Sua runa regente é Isa, que representa o congelamento e estagnação.

Helheimr: o mundo mais profundo, onde a própria Árvore está


enraizada, é o mundo dos mortos governado pela deusa Hella. É
destinado às almas daqueles que não foram escolhidos pelos deuses
para residir em suas moradas (em Ásgarðr ou Vanaheimr); por isso,
embora aparente ser um mundo de inércia, também é um mundo de
renascimento onde as almas podem descansar – o deus Baldr foi
recebido em Helheimr após ser morto nas intrigas de Loki. Isso se
reflete na própria aparência da deusa, em parte uma bela jovem e em
outra um cadáver em decomposição. É associado ao inconsciente
profundo, onde estão aspectos que por mais que interfiram em nosso
ser o tempo inteiro estão muito longe da luz da consciência – e por
isso, muitas vezes são temidos e suprimidos.
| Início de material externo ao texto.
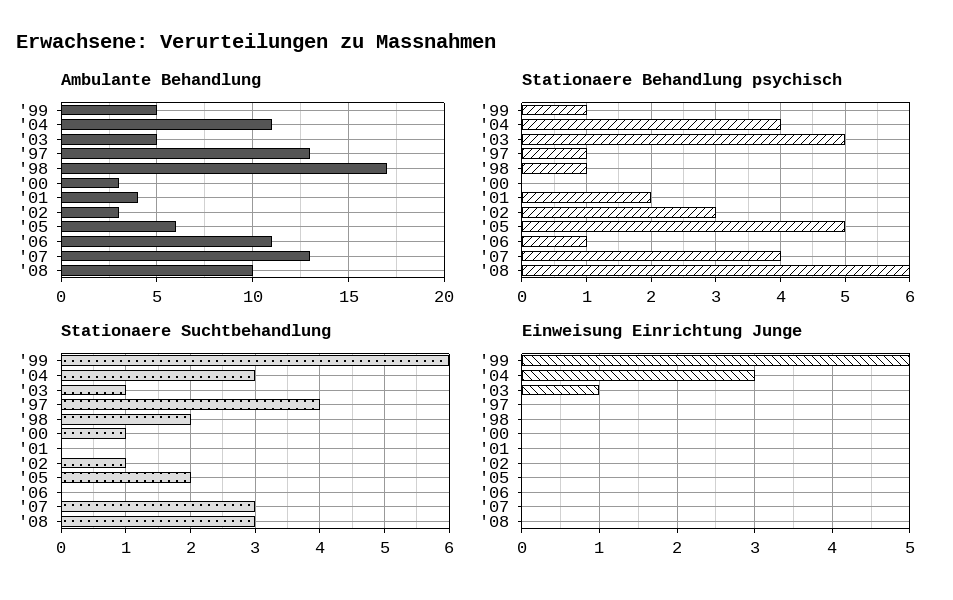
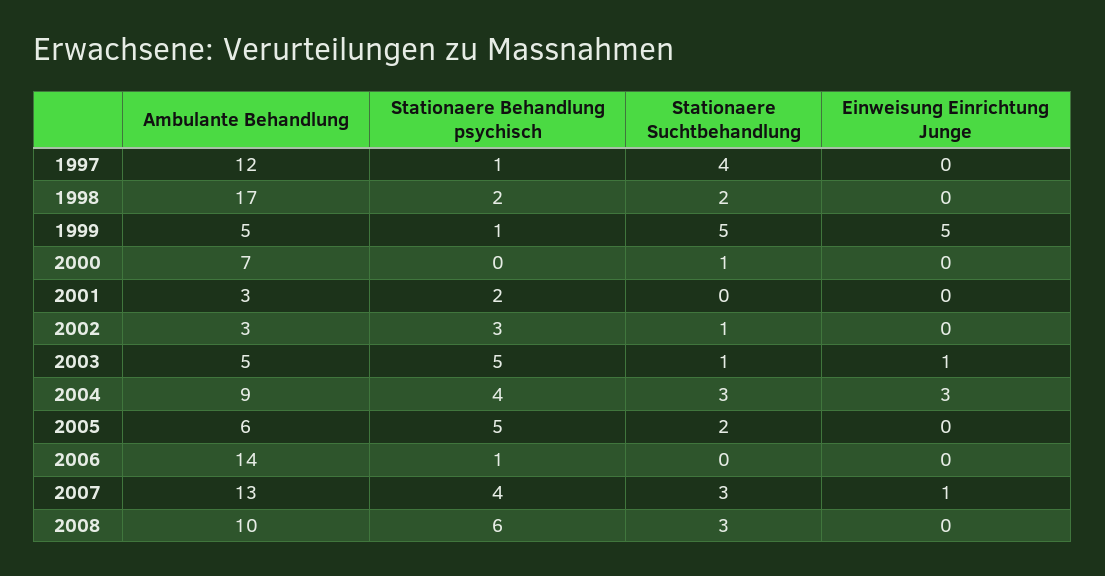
  {
    "Ambulante Behandlung": {
      "'99": 5,
-     "'04": 11,
+     "'04": 9,
      "'03": 5,
-     "'97": 13,
+     "'97": 12,
      "'98": 17,
-     "'00": 3,
+     "'00": 7,
-     "'01": 4,
+     "'01": 3,
      "'02": 3,
      "'05": 6,
-     "'06": 11,
+     "'06": 14,
      "'07": 13,
      "'08": 10
    },
    "Stationaere Behandlung psychisch": {
      "'99": 1,
      "'04": 4,
      "'03": 5,
      "'97": 1,
-     "'98": 1,
+     "'98": 2,
      "'00": 0,
      "'01": 2,
      "'02": 3,
      "'05": 5,
      "'06": 1,
      "'07": 4,
      "'08": 6
    },
    "Stationaere Suchtbehandlung": {
-     "'99": 6,
+     "'99": 5,
      "'04": 3,
      "'03": 1,
      "'97": 4,
      "'98": 2,
      "'00": 1,
      "'01": 0,
      "'02": 1,
      "'05": 2,
      "'06": 0,
      "'07": 3,
      "'08": 3
    },
    "Einweisung Einrichtung Junge": {
      "'99": 5,
      "'04": 3,
      "'03": 1,
      "'97": 0,
      "'98": 0,
      "'00": 0,
      "'01": 0,
      "'02": 0,
      "'05": 0,
      "'06": 0,
-     "'07": 0,
+     "'07": 1,
      "'08": 0
    }
  }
Sua runa regente é
Hagalaz, associada ao granizo e indicadora daquilo que está além do
nosso controle.

Ásgarðr: o lar dos deuses Æsir, no topo da Árvore, governado por


Óðinn e Frigg. Ásgarðr é associado ao “Eu Superior” e possui vários
palácios e salões que servem de morada para os Æsir, sendo o mais
famoso Valhöll – onde as Valkyrias levam as almas daqueles que
morreram em batalha para se juntarem aos seus exércitos. Pode ser
acessado de Miðgarðr pela travessia da ponte Bifröst, brilhante porém
estreita, guardada pelo deus Heimdall. Momentos de “inspiração”- em
que nos sentimos realmente extasiados ou motivados – nos colocariam
em contato com o grau de consciência associado a Ásgarðr, além da
comunhão com os deuses. É atribuído à runa Gebo, associada com
presentes – um lembrete dos sacrifícios que são necessários para se
obter as dádivas de Ásgarðr.

O estudo da Yggdrasill e a compreensão dos Mundos e suas interações


é um dos primeiros passos para a prática da Magia Nórdica; porém,
sempre devemos nos lembrar que o aprendizado é constante e nunca
acaba. Também devemos ter em mente que o conhecimento possui um
preço que até o próprio Óðinn teve que pagar – como diz um ditado
nórdico, “a dádiva sempre busca pelo pagamento”!